From the entries below, print exactly the span beginning with the line holding "職するも札幌、富良野、余市、更に" and ending with the line holding "یعنی خیابان Wualai", endpoints included, and skip any pictures.
== Segment start ==
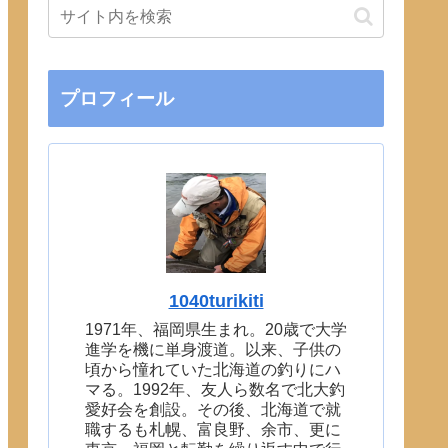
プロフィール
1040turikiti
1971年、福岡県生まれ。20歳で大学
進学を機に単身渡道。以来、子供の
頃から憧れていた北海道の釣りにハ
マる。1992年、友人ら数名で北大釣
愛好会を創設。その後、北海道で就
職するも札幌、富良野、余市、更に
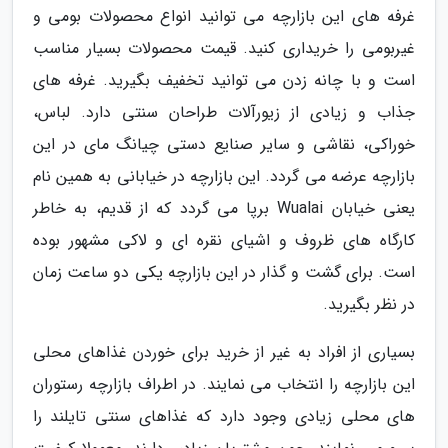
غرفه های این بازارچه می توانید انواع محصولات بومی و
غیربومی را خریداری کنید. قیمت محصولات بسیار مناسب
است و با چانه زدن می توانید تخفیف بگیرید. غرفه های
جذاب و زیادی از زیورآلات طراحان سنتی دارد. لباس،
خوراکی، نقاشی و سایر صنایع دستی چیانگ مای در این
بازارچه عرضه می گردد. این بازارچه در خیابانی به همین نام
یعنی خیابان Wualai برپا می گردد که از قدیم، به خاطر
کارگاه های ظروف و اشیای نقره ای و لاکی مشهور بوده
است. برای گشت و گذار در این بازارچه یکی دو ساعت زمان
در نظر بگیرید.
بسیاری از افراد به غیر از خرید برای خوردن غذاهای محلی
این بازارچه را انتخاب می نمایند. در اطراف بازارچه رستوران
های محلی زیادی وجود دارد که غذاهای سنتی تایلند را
== Segment end ==
== Segment start ==
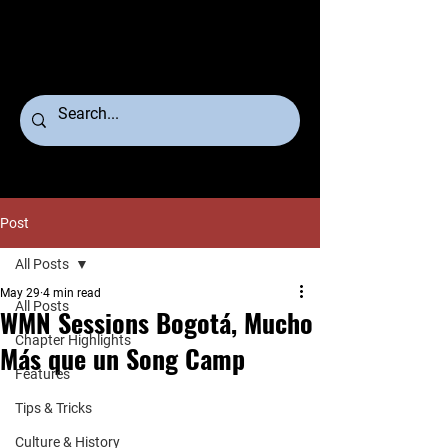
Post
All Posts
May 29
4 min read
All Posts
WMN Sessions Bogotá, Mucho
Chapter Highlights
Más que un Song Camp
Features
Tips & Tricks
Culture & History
== Segment end ==
● Problem solution:
職するも札幌、富良野、余市、更に
غرفه های این بازارچه می توانید انواع محصولات بومی و
غیربومی را خریداری کنید. قیمت محصولات بسیار مناسب
است و با چانه زدن می توانید تخفیف بگیرید. غرفه های
جذاب و زیادی از زیورآلات طراحان سنتی دارد. لباس،
خوراکی، نقاشی و سایر صنایع دستی چیانگ مای در این
بازارچه عرضه می گردد. این بازارچه در خیابانی به همین نام
یعنی خیابان Wualai برپا می گردد که از قدیم، به خاطر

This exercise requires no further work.